2 days ago
A mindlessly thuggish action sequel... and what are they doing with Sharon Stone?
In 2021's Nobody, a former government assassin played by Bob (Better Call Saul) Odenkirk was triggered into dusting off his old combat skills. In so doing, he notched up a body count higher than his age, which was already pretty close to pipe-and-slippers time. In the considerably weaker Nobody 2, Odenkirk's Hutch just wants some peace and quiet but, inevitably, everything descends into carnage.
He books a holiday with his family to a run-down amusement park where he used to cavort as a teenager. Summery nostalgia is soon replaced by bone-crunching rage, when locals prove inhospitable, the police (headed by Colin Hanks's ratty sheriff) despicably corrupt, and the whole locale a playpen for a take-no-prisoners crime boss named Lendina (Sharon Stone).
The appeal of the film is basic and, frankly, monotonous. In scene after scene, Hutch bends over backwards to be polite. Some sort of affront is caused – such as an arcade owner clipping Hutch's teenage daughter behind the ear. He tries, manfully, to turn the other cheek. But this aggression will never stand. He blasts back in, sends every assailant flying, and hardly ends a sequence without causing something to explode.

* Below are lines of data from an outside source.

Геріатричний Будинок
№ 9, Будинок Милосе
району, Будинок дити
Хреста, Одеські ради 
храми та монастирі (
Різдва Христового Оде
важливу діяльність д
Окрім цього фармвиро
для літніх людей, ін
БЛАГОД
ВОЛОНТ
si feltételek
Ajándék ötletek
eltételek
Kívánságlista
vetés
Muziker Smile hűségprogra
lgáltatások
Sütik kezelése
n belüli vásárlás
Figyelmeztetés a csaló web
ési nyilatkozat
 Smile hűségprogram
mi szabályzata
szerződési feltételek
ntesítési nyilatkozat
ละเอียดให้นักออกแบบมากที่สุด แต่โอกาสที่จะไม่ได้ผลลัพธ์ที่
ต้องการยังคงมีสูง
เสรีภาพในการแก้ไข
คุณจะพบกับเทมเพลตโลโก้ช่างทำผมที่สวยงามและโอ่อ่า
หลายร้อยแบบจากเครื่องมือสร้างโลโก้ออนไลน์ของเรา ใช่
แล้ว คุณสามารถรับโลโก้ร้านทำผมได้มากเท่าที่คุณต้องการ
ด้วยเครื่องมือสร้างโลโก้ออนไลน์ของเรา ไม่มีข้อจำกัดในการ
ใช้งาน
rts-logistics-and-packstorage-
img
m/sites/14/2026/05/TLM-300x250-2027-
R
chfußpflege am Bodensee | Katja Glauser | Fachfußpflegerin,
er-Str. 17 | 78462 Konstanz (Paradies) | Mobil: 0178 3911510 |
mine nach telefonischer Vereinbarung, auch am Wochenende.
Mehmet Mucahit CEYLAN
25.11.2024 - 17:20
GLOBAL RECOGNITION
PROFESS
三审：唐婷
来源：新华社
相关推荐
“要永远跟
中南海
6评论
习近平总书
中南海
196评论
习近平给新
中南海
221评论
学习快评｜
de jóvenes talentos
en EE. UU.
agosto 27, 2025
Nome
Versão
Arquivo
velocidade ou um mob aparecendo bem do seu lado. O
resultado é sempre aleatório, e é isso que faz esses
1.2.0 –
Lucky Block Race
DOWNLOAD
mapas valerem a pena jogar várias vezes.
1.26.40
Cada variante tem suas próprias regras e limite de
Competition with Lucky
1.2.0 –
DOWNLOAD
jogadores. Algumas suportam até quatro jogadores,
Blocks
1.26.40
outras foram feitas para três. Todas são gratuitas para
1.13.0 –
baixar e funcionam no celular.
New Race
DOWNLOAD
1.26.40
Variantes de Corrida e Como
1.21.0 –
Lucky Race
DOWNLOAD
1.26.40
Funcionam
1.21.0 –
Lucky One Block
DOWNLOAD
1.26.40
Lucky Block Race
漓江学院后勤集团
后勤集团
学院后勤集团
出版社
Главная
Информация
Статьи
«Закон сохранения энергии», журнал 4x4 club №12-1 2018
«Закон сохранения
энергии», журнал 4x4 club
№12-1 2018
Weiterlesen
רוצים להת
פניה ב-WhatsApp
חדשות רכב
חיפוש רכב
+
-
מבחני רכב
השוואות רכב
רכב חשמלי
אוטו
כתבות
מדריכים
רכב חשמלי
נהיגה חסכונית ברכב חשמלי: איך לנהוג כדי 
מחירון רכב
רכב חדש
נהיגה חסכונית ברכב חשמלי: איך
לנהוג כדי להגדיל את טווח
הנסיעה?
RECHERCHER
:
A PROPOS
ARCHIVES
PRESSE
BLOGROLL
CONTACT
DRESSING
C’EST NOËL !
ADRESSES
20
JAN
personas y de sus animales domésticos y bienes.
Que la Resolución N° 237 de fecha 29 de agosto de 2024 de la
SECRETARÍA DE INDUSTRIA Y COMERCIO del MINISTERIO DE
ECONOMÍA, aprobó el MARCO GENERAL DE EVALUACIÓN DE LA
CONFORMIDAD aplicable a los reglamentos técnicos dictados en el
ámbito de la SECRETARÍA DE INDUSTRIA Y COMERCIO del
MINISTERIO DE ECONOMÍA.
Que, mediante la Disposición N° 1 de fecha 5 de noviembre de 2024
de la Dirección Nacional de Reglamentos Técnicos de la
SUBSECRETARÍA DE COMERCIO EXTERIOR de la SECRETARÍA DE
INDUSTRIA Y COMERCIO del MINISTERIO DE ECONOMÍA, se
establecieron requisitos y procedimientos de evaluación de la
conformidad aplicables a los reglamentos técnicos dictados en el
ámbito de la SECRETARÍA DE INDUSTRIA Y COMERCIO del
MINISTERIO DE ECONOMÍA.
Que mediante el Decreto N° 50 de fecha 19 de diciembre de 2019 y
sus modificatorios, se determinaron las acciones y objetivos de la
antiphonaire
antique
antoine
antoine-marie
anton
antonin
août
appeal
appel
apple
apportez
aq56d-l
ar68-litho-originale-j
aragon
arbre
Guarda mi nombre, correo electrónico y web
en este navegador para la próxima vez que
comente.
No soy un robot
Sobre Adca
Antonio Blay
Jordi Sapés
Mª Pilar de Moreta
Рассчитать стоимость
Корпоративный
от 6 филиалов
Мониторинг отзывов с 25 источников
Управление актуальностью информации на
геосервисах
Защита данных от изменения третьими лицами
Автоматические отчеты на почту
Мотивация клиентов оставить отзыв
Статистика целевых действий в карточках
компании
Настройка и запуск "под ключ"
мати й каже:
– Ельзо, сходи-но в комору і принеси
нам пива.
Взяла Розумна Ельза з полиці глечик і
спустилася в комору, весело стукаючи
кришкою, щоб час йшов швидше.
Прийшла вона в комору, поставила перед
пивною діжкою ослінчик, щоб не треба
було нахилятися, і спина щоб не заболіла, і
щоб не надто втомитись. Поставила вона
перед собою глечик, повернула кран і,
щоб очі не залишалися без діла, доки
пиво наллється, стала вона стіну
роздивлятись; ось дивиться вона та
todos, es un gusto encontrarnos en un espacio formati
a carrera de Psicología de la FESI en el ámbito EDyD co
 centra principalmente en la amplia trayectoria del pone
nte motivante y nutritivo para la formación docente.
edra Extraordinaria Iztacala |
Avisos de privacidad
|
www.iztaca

This is the Hollywood debut of Indonesian action director Timo Tjahjanto, who knows his way around a wince-inducing fight sequence, but seemingly not much else. Connie Nielsen is once again wasted as Hutch's wife, presumably because it would be too implicitly emasculating, even in this cartoon setup, to have her partake in the carnage. Eight-six-year-old Christopher Lloyd, as Hutch's dad, attends the holiday, only to vanish for about an hour with no one batting an eyelid.
Odenkirk's rueful magnetism lifted the first film quite a bit, but this one is a heavier, more thuggish burden: he can only do so much. It's sad, too, that Stone sketches us such a superficial villain. She has steely swept-back hair and carries around a French bulldog, but these are lazy shortcuts to characterisation. A lot of her dialogue is insupportably dire. It's not the choice turn we're craving.
Nobody 2 is at least watchable until the effects-stuffed finale, which looks depressingly sloppy – like the mangiest stuff by Kingsman's Matthew Vaughn or Wanted's Timur Bekmambetov.
The whole film gets worse as you step away. The moral universe in which Hutch reprimands his teenage son for getting into brawls, only to hospitalise dozens of goons himself with snarling relish, is winkingly hypocritical – something acknowledged as a joke, but vapidly shrugged off before the next rampage. You get the impression nobody much cares.